Full disclosure: for the longest time I didn’t enjoy spy movies. I never liked the old James Bond flicks and found Sean Connery to be a lousy actor, neither sexy nor marginally attractive (also, too freaking hairy).
I did watch the occasional Mission: Impossible episode when I was younger, but only in recent years have I discovered what everyone else seems to see in spy films. I haven’t been a Cruise fan since he started jumping on Oprah’s couch like a chimpanzee and went ape-shit on Brooke Shields, but I have to admit that the M:I movies are pretty entertaining.
I started warming up to the Bond franchise when Pierce Brosnan took over, and then it took me forever to finally warm up to Daniel Craig.
I also never really enjoyed post-war movies or those depicting the 60’s and 70’s (which is why I also never warmed up to Mad Men, although I’m sure I’ll binge-watch it eventually), and films about the cold war leave me… well, cold.
Anyway, since I’ve come around on the spy genre, last weekend’s movie night was a 2015 spy feast, beginning with:
The Man From U.N.C.L.E.
I have to admit I was a bit skeptical about this one despite the high IMDb rating, and not only because it takes place in 60’s era Germany and Italy. I loved Guy Richie’s earlier work but both RocknRolla and the second Sherlock Holmes movie were a let down for me (and that’s quite a feat, given I’ll pretty much watch anything starring Robert Downey Jr). I had never watched the titular British show, either, and had no idea what U.N.C.L.E. stands for, so I was completely ignorant of what was to follow when I pressed play.
In the end, I was very pleasantly surprised: the acting was great, there was plenty of action, and the story was interesting – it’s not everyday the top three nations’ intelligence team up against a common enemy, after all. The surprising plot twist and open ending probably leaves things wide open for sequels, which is fine by me. I’m no expert on 60’s stylistic nuances but it seemed pretty realistic, and the costume department did a phenomenal job.

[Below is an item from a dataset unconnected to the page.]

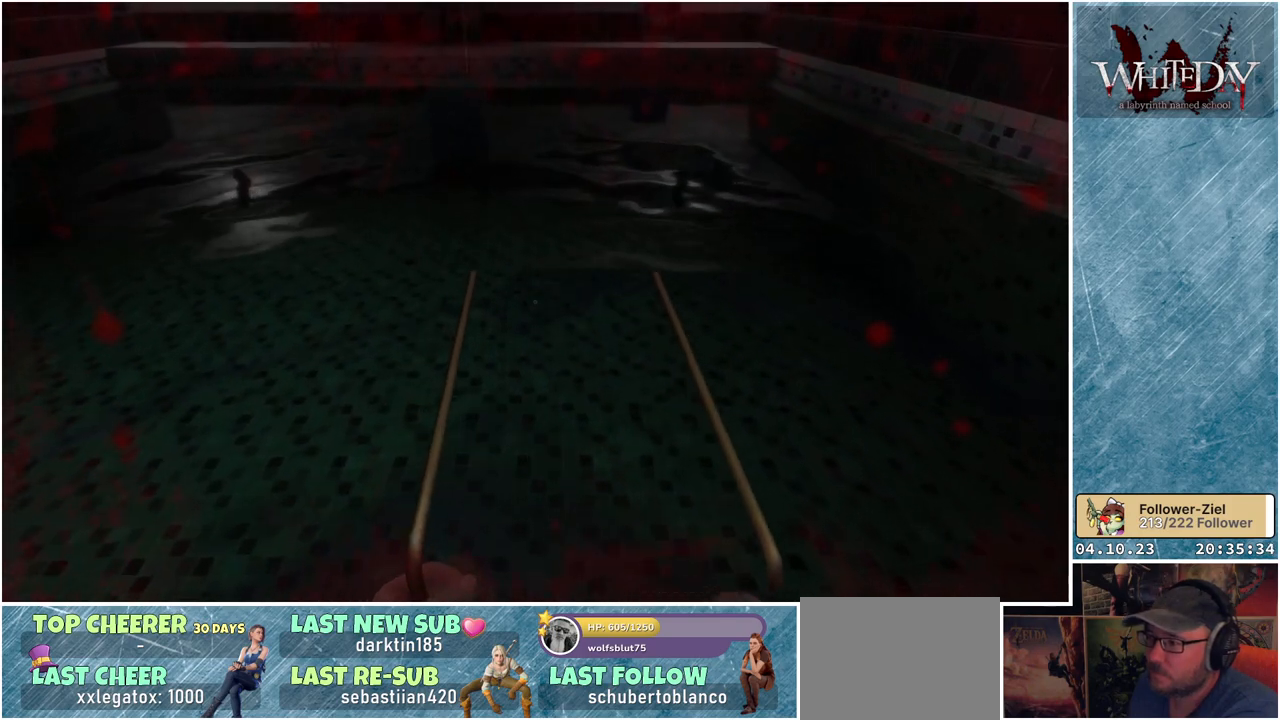
{"buttons": [], "left_stick": "up", "right_stick": "center", "events": []}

The opening sequence was what sold me on this movie: it was an excellent example of what a car chase should be like, and the zip-lining scene that topped it off was spectacular.
But what really sealed the deal for me was Henry Cavill and Armie Hammer. Both their roles were a far cry from their most well-known portrayals of characters in previous movies, and they were both great as CIA/KGB spies respectively. Although a shirtless Cavill scene would have been most welcome, his glorious physique shone through even in suave 3-piece-suits. Armie Hammer as the Russian giant with superhuman strength (and a weakness for tough female mechanics) was surprisingly convincing.
My only gripe with this movie is Richie’s trademark camera work: the fast cuts and shaky cam action scenes may be great for building tension, but it’s easy to lose track of what’s going on in some of the fight scenes. Other than that, it was a solid movie, highly entertaining, and one I would definitely watch again.
Mission: Impossible – Rogue Nation
The M:I franchise needs no introduction. We all know what we’re in for when we sit down for a Mission Impossible movie, and unlike the second installment of the franchise, with those long, pointless, pretentious pigeon-flying scenes, it did not disappoint.
Tom Cruise does what he knows best: he runs, he fights, he swims against powerful currents, he even grabs onto a moving airplane. Say what you will about the guy, but for a guy his age he looks pretty damn good, and he does his own stunts. The rest of the team, which has evolved over the years, was a wonderful ensemble: Simon Pegg is awesome in just about everything he does; Jeremy Renner was an excellent choice for Brandt in Ghost Protocol, having earned his spy genre street cred in the Bourne franchise sequel, and I was glad to see him reprise the role in Rogue Nation. Ving Rhames is one of the coolest dudes in the movies as far as I’m concerned, although I will always think of him as Marcellus Wallace. Rebecca Ferguson is gorgeous (and any actress who can pull off dangerous stunts in an haute couture gown is a heroine in my book) and, well, every time we get to see Alec Baldwin on screen is a treat as far as I’m concerned.
Aside from the amazing action sequences we’ve come to expect in the M:I films, perhaps what stood out for me was Solomon Lane. Sean Harris looked the part, and acted his ass off to pull off the soft-spoken evil mastermind at the helm of the Syndicate. As far as super-villans go, it’s always nice to see a geeky-looking guy capable of despicable crimes, instead of the cartoonish thug most movies employ.
Granted, M:I Rogue Nation, like its predecessors, is the kind of movie that should be taken with a grain of salt: it’s over the top action, ridiculous car/bike chases, cheesy one liners delivered by heroes who can withstand just about any amount of torture or injury and still come out unscathed with nary a hair out of place. Which is exactly what makes these movies so entertaining. Being a recent convert in terms of spy movies, I’m definitely looking forward to my upcoming Spectre movie night!